The proposal would not create a legal duty to respect human rights under Norwegian law. But it does the next best thing. It makes clear that business is expected to respect human rights, in compliance with international standards. It draws on the OECD Guidelines and the UNGPs as the basis for a harmonized approach to due diligence as the standard of compliance. It then embeds that standard in domestic law and uses transparency – including the rights of individuals to know about corporate impacts – to regulate business Activity.
This approach draws on the best traditions of Norwegian regulation, in particular a willingness to create mechanisms that enable organized workers, consumers, media and businesses to activate state regulators to ensure compliance or improve performance in meeting ethical standards. The Norwegian proposal draws on the global movement towards due diligence as a component of corporate responsibility. Yet, it proposes a new twist – a right to information and duty to disclose. This innovative addition is reminiscent of freedom of information acts, (FoIAs) which enable citizens to demand information from their governments. It is fitting that in this age of global capital, we empower people to ask concrete questions about the ethics of corporations that govern so much of our lives.

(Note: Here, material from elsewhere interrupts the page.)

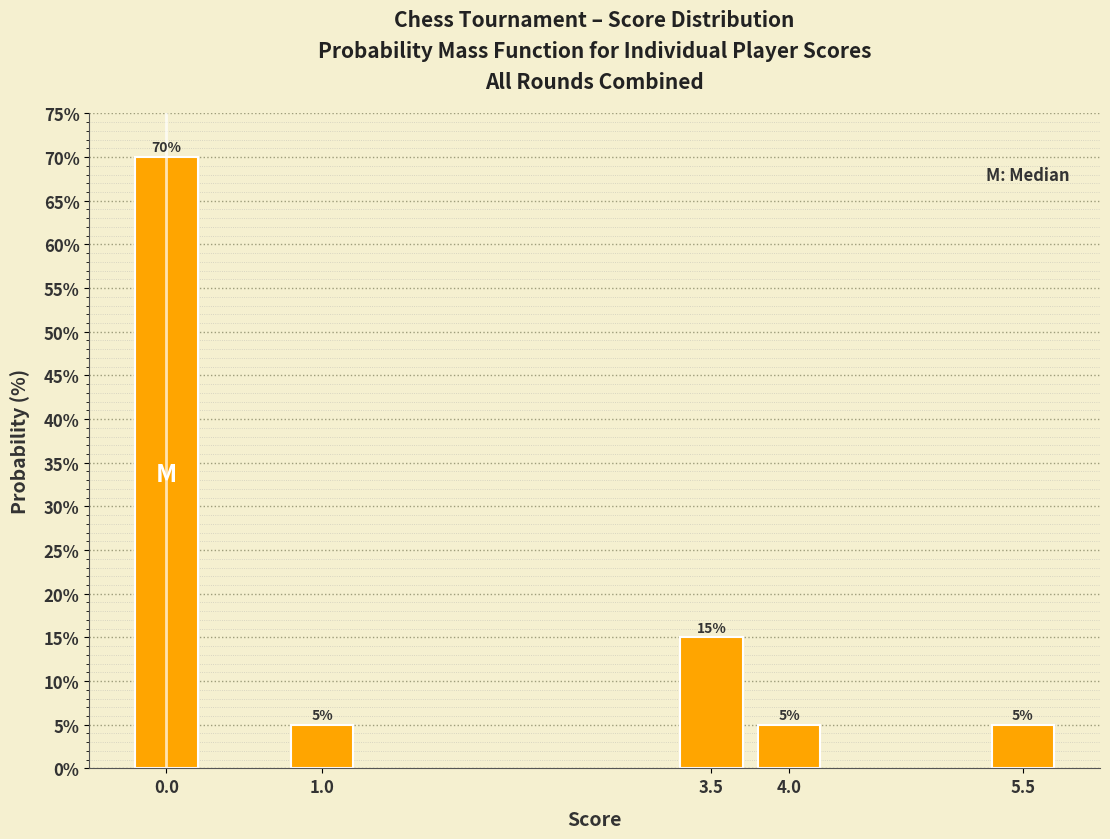

Reading left to right, list all the values displayed in this chart.

70	5	15	5	5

There remain significant questions about how the proposal fits into the larger drive for real sustainability, not least through European Union (EU) reforms to corporate governance, which are likely to include some form of mandatory sustainability due diligence. By drawing on the OECD Guidelines, the proposed Act lays the foundation for due diligence regulation in Norway to integrate both human rights and environmental risks. Most importantly, the definitions and commentary in the proposed Act deal with not just the linear supply chains of raw materials, but all business relationships involved in value creation, including the end-of-life of products. This holds the promise of dealing with the full life-cycle of products and services. In that promise there is the potential for due diligence regulation that supports full circularity of production and consumption, as well as rules that bridge the continued fragmentation between the social, environmental and governance standards that define responsible business. This proposal does not do all that, but it does not foreclose it either. As the debates around sustainability due diligence evolve in Europe, and as elections in Norway draw near, there is an opening here that demands attention.